Aviation training and microelectronics gross margins have declined markedly. 1) The company's comprehensive gross margin in 2020 was 39.5% (excluding taxes and surcharges), a year-on-year decrease of 2.4ppt, mainly affected by the decline in gross margin of the microelectronics and aviation training business. Among them, the aviation training business was seriously affected by the epidemic, and gross margin fell 16.7ppt to 28.3%, but the gross margin of the core equipment R&D, manufacturing and security business increased 2.2 ppt to 51.7% year-on-year in 2020, mainly due to changes in product structure and scale effects.

Sales and management expenses are reduced, and high investment in R&D is maintained. Affected by the epidemic, the company's travel expenses and conference expenses were drastically reduced. At the same time, the company strengthened lean management. The cost rate during 2020 was 32.0%, a year-on-year decrease of 7.5ppt. Among them, sales expenses fell 14.1% year on year, management expenses fell 3.1% year on year, and R&D expenses increased 18.6% year on year. The company revealed that a total of 25 scientific research projects are progressing simultaneously, with the engine electronic control system being developed in a series; participating in the development and manufacture of subsystems for large domestic aircraft; and the self-designed and self-constructed engine test bench completed performance tests, which have already been put into scientific research and testing.

Development trends

The “14th Five-Year Plan” core equipment business is expected to grow rapidly. 1) The company is a leading domestic aircraft MRO. It is also an important subsystem supplier for domestic aviation special equipment. There is a high degree of certainty that the business will continue to grow during the “14th Five-Year Plan” period. 2) The subsidiary company Hiwei Huaxin is an advanced compound semiconductor IDM company in China. The products have been sent samples to well-known domestic 5G communication equipment suppliers for verification. We expect that the increase in production capacity utilization and delivery rate in the future is expected to drive gross margin to continue to rise.

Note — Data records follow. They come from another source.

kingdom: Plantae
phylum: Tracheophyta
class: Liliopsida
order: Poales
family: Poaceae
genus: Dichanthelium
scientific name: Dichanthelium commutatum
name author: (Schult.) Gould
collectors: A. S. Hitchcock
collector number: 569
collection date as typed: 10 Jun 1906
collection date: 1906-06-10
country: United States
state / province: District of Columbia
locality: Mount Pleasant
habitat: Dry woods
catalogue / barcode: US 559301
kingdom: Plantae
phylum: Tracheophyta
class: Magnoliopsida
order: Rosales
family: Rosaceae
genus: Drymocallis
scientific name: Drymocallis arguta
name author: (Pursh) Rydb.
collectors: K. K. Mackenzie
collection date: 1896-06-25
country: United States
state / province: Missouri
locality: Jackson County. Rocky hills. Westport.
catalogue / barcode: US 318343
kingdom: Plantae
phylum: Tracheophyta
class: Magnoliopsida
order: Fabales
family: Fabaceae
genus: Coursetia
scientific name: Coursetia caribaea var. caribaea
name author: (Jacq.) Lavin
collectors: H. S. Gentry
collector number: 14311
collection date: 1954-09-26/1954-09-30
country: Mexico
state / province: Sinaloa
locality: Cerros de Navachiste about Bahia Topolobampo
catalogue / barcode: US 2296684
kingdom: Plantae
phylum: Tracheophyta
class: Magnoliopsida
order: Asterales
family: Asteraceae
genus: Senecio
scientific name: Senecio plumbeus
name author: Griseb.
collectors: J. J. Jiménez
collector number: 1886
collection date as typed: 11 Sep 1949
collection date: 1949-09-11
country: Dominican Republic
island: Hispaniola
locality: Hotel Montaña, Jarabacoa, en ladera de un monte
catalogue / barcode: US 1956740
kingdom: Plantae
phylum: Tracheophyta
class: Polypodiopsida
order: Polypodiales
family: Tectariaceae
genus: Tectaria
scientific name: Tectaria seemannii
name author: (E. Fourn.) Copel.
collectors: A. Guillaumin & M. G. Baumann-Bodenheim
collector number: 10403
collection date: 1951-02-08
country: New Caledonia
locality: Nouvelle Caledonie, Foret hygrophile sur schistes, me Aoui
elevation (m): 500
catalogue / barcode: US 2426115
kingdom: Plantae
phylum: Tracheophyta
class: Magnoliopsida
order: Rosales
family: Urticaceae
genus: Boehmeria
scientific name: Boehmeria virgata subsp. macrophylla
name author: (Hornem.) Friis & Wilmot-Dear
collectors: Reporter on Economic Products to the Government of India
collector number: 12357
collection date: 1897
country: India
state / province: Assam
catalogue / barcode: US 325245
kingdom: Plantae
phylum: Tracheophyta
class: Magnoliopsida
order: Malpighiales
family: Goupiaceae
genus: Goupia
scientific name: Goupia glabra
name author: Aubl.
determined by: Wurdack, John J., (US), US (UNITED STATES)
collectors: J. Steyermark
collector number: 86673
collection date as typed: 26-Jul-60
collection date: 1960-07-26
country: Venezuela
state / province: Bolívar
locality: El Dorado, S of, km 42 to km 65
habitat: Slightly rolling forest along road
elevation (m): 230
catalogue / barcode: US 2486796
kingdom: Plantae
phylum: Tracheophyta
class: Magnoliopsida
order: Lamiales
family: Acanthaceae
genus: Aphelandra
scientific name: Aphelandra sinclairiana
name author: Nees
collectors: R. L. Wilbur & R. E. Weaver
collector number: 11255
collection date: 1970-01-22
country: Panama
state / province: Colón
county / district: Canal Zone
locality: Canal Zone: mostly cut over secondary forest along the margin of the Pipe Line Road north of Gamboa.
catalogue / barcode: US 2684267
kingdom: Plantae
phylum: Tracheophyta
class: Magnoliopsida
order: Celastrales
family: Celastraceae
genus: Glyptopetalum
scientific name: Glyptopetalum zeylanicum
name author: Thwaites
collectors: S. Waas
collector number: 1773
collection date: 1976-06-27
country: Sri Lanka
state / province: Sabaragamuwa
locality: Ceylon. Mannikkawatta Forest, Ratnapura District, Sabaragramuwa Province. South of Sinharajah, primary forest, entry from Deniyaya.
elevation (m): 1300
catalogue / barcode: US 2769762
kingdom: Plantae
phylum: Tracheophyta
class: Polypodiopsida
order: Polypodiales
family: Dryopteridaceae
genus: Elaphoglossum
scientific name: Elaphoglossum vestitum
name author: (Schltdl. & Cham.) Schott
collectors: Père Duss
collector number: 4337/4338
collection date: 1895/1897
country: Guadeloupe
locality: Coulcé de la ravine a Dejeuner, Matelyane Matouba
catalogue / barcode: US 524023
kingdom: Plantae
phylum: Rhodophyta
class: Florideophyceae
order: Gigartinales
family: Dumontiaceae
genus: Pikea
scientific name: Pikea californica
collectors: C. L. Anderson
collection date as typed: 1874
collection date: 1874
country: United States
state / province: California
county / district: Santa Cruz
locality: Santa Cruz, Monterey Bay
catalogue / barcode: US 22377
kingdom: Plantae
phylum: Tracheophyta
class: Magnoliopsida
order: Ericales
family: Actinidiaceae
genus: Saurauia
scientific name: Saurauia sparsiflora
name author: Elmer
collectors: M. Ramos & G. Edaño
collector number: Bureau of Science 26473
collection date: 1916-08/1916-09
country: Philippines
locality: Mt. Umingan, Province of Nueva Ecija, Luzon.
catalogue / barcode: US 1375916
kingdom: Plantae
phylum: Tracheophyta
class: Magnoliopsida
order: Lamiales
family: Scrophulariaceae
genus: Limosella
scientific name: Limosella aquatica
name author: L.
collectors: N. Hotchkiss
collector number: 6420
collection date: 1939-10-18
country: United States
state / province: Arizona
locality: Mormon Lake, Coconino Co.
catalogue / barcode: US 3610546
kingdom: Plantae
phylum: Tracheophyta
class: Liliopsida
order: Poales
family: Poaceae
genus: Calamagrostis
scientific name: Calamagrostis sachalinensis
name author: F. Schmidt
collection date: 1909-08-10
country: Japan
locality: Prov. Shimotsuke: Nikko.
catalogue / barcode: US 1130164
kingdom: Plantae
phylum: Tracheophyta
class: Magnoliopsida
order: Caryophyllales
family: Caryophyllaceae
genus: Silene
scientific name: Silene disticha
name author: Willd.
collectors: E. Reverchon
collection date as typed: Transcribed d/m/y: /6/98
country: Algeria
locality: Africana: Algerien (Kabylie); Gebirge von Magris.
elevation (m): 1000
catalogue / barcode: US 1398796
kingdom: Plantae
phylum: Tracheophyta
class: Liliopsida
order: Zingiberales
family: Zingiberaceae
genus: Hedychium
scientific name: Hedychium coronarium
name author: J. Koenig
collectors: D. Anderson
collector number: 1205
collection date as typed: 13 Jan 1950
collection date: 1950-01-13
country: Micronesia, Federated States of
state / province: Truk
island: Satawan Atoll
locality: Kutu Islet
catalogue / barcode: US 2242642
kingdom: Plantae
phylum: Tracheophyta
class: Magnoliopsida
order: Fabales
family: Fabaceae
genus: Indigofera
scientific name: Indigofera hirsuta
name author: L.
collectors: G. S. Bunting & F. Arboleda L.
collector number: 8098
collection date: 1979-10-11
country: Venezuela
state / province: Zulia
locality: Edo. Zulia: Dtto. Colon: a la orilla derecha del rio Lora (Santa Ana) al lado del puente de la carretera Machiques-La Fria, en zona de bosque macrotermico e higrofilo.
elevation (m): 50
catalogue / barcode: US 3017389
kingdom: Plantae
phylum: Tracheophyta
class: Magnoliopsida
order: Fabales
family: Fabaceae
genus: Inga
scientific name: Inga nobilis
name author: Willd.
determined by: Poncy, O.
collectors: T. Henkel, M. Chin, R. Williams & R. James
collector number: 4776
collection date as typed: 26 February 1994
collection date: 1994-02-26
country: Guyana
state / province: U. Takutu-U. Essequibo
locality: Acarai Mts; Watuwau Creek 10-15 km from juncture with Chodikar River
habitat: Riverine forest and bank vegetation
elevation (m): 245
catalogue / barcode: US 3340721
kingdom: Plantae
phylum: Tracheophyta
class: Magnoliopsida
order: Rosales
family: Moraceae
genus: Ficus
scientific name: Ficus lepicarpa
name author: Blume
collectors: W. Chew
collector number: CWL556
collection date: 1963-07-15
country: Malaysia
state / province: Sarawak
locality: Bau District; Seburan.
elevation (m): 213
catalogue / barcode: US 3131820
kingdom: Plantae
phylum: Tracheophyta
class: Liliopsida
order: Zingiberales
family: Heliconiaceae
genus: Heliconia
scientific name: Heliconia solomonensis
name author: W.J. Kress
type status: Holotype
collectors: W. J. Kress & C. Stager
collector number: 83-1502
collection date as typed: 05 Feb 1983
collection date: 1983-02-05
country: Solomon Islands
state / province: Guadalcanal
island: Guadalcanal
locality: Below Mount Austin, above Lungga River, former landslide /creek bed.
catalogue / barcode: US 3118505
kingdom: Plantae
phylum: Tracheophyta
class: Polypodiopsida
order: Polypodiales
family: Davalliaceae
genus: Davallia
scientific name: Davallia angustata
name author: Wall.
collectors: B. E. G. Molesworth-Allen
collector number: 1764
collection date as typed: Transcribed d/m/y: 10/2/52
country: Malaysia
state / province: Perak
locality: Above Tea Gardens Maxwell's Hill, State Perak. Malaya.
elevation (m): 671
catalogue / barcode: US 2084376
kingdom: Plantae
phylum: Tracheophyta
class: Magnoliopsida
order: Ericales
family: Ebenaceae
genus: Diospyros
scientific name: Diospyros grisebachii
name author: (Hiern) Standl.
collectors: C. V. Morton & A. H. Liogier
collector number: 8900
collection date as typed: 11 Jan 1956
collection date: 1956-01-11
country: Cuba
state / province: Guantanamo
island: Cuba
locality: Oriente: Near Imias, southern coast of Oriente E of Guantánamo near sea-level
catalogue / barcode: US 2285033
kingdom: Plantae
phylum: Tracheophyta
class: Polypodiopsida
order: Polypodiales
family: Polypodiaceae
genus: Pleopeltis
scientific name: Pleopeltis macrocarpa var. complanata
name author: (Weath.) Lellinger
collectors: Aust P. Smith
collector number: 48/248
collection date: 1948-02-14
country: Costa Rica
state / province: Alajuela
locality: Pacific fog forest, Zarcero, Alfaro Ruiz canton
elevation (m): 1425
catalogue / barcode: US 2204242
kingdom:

Profit forecasting and valuation

Due to the impact of the pandemic on the company's aviation training business, we lowered our 2021 revenue forecast by 25% to 1.01 billion yuan, but considering factors such as increased comprehensive gross margin and lower cost rates, we kept our 2021 profit forecast unchanged, introducing net profit of 67 million yuan in 2022.

The current stock price corresponds to 2.3x/2.2x 2021/2022 PB. Maintaining a neutral rating and a target price of 12.85 yuan, corresponding to 2.7x/2.7x 2021/2022 PB, there is 19.0% upside.

risks

Delivery of products and orders fell short of expectations, and the prices of financial products held fluctuated.

The translation is provided by third-party software.